# Work to be completed
Copy out every line of the listing below, keeping each word and spelling unchanged.

◆ ◆ ◆ ◆

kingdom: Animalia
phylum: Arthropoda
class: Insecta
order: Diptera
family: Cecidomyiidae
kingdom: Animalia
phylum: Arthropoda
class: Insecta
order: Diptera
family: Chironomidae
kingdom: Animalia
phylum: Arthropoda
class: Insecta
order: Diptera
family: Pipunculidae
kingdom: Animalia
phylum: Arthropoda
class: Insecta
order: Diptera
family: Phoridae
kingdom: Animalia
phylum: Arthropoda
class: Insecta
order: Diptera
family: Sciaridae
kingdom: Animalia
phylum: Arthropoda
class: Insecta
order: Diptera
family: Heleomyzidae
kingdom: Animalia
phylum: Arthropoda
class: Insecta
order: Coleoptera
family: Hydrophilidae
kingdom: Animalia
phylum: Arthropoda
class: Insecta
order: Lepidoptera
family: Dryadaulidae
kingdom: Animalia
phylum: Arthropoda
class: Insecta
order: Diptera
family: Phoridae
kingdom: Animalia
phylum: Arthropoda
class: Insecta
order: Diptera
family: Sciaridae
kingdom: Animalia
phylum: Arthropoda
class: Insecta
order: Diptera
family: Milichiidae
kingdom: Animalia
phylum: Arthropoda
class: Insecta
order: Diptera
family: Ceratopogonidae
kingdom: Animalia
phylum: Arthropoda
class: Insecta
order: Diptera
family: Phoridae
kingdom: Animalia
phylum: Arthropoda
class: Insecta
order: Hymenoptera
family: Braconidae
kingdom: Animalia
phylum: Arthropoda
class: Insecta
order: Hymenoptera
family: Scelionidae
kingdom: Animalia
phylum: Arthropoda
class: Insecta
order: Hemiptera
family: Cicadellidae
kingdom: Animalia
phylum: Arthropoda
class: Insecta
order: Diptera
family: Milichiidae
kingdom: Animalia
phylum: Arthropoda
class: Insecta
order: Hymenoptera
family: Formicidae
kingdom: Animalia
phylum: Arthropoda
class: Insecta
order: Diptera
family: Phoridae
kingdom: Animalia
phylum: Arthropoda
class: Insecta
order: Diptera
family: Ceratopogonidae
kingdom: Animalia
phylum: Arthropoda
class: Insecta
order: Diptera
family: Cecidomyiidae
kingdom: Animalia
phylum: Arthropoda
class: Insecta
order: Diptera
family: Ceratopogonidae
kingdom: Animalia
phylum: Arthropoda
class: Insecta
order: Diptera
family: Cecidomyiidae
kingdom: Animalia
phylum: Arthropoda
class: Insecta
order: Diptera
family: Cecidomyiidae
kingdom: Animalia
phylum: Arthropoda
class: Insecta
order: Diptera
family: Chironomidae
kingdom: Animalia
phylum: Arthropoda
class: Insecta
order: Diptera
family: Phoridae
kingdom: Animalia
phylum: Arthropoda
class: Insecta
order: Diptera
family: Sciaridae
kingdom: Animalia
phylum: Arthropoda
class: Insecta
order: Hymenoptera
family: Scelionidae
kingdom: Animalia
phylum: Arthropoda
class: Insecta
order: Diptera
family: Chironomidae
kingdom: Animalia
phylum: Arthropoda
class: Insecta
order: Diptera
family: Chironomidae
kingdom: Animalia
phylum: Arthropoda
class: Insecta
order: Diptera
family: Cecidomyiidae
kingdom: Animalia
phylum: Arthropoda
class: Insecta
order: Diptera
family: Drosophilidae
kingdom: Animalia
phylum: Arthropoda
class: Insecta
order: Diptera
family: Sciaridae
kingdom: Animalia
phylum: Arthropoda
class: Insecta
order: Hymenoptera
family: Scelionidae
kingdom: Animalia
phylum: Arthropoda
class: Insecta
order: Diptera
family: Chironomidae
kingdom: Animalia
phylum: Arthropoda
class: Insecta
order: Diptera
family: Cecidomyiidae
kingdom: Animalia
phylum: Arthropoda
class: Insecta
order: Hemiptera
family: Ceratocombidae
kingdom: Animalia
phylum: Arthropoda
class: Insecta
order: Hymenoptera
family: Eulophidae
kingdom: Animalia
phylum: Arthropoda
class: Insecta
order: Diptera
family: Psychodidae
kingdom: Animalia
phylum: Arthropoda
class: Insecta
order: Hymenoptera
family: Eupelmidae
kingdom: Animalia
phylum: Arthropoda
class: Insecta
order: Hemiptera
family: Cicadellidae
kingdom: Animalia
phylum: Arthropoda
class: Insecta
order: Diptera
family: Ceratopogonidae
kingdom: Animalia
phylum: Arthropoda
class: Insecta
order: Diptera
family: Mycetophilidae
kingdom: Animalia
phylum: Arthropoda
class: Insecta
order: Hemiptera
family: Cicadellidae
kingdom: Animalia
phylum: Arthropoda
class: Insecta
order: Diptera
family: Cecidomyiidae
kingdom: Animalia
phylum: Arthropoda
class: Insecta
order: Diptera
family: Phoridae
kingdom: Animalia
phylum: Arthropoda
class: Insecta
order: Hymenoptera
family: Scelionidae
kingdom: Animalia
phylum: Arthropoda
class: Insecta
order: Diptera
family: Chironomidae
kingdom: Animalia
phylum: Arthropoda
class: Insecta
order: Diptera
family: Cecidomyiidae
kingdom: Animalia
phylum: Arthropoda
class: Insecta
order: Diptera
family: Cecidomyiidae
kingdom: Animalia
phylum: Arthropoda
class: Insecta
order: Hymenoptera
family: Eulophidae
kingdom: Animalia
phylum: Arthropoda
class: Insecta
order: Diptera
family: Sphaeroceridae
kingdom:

◆ ◆ ◆ ◆

# Solution
kingdom: Animalia
phylum: Arthropoda
class: Insecta
order: Diptera
family: Cecidomyiidae
kingdom: Animalia
phylum: Arthropoda
class: Insecta
order: Diptera
family: Chironomidae
kingdom: Animalia
phylum: Arthropoda
class: Insecta
order: Diptera
family: Pipunculidae
kingdom: Animalia
phylum: Arthropoda
class: Insecta
order: Diptera
family: Phoridae
kingdom: Animalia
phylum: Arthropoda
class: Insecta
order: Diptera
family: Sciaridae
kingdom: Animalia
phylum: Arthropoda
class: Insecta
order: Diptera
family: Heleomyzidae
kingdom: Animalia
phylum: Arthropoda
class: Insecta
order: Coleoptera
family: Hydrophilidae
kingdom: Animalia
phylum: Arthropoda
class: Insecta
order: Lepidoptera
family: Dryadaulidae
kingdom: Animalia
phylum: Arthropoda
class: Insecta
order: Diptera
family: Phoridae
kingdom: Animalia
phylum: Arthropoda
class: Insecta
order: Diptera
family: Sciaridae
kingdom: Animalia
phylum: Arthropoda
class: Insecta
order: Diptera
family: Milichiidae
kingdom: Animalia
phylum: Arthropoda
class: Insecta
order: Diptera
family: Ceratopogonidae
kingdom: Animalia
phylum: Arthropoda
class: Insecta
order: Diptera
family: Phoridae
kingdom: Animalia
phylum: Arthropoda
class: Insecta
order: Hymenoptera
family: Braconidae
kingdom: Animalia
phylum: Arthropoda
class: Insecta
order: Hymenoptera
family: Scelionidae
kingdom: Animalia
phylum: Arthropoda
class: Insecta
order: Hemiptera
family: Cicadellidae
kingdom: Animalia
phylum: Arthropoda
class: Insecta
order: Diptera
family: Milichiidae
kingdom: Animalia
phylum: Arthropoda
class: Insecta
order: Hymenoptera
family: Formicidae
kingdom: Animalia
phylum: Arthropoda
class: Insecta
order: Diptera
family: Phoridae
kingdom: Animalia
phylum: Arthropoda
class: Insecta
order: Diptera
family: Ceratopogonidae
kingdom: Animalia
phylum: Arthropoda
class: Insecta
order: Diptera
family: Cecidomyiidae
kingdom: Animalia
phylum: Arthropoda
class: Insecta
order: Diptera
family: Ceratopogonidae
kingdom: Animalia
phylum: Arthropoda
class: Insecta
order: Diptera
family: Cecidomyiidae
kingdom: Animalia
phylum: Arthropoda
class: Insecta
order: Diptera
family: Cecidomyiidae
kingdom: Animalia
phylum: Arthropoda
class: Insecta
order: Diptera
family: Chironomidae
kingdom: Animalia
phylum: Arthropoda
class: Insecta
order: Diptera
family: Phoridae
kingdom: Animalia
phylum: Arthropoda
class: Insecta
order: Diptera
family: Sciaridae
kingdom: Animalia
phylum: Arthropoda
class: Insecta
order: Hymenoptera
family: Scelionidae
kingdom: Animalia
phylum: Arthropoda
class: Insecta
order: Diptera
family: Chironomidae
kingdom: Animalia
phylum: Arthropoda
class: Insecta
order: Diptera
family: Chironomidae
kingdom: Animalia
phylum: Arthropoda
class: Insecta
order: Diptera
family: Cecidomyiidae
kingdom: Animalia
phylum: Arthropoda
class: Insecta
order: Diptera
family: Drosophilidae
kingdom: Animalia
phylum: Arthropoda
class: Insecta
order: Diptera
family: Sciaridae
kingdom: Animalia
phylum: Arthropoda
class: Insecta
order: Hymenoptera
family: Scelionidae
kingdom: Animalia
phylum: Arthropoda
class: Insecta
order: Diptera
family: Chironomidae
kingdom: Animalia
phylum: Arthropoda
class: Insecta
order: Diptera
family: Cecidomyiidae
kingdom: Animalia
phylum: Arthropoda
class: Insecta
order: Hemiptera
family: Ceratocombidae
kingdom: Animalia
phylum: Arthropoda
class: Insecta
order: Hymenoptera
family: Eulophidae
kingdom: Animalia
phylum: Arthropoda
class: Insecta
order: Diptera
family: Psychodidae
kingdom: Animalia
phylum: Arthropoda
class: Insecta
order: Hymenoptera
family: Eupelmidae
kingdom: Animalia
phylum: Arthropoda
class: Insecta
order: Hemiptera
family: Cicadellidae
kingdom: Animalia
phylum: Arthropoda
class: Insecta
order: Diptera
family: Ceratopogonidae
kingdom: Animalia
phylum: Arthropoda
class: Insecta
order: Diptera
family: Mycetophilidae
kingdom: Animalia
phylum: Arthropoda
class: Insecta
order: Hemiptera
family: Cicadellidae
kingdom: Animalia
phylum: Arthropoda
class: Insecta
order: Diptera
family: Cecidomyiidae
kingdom: Animalia
phylum: Arthropoda
class: Insecta
order: Diptera
family: Phoridae
kingdom: Animalia
phylum: Arthropoda
class: Insecta
order: Hymenoptera
family: Scelionidae
kingdom: Animalia
phylum: Arthropoda
class: Insecta
order: Diptera
family: Chironomidae
kingdom: Animalia
phylum: Arthropoda
class: Insecta
order: Diptera
family: Cecidomyiidae
kingdom: Animalia
phylum: Arthropoda
class: Insecta
order: Diptera
family: Cecidomyiidae
kingdom: Animalia
phylum: Arthropoda
class: Insecta
order: Hymenoptera
family: Eulophidae
kingdom: Animalia
phylum: Arthropoda
class: Insecta
order: Diptera
family: Sphaeroceridae
kingdom:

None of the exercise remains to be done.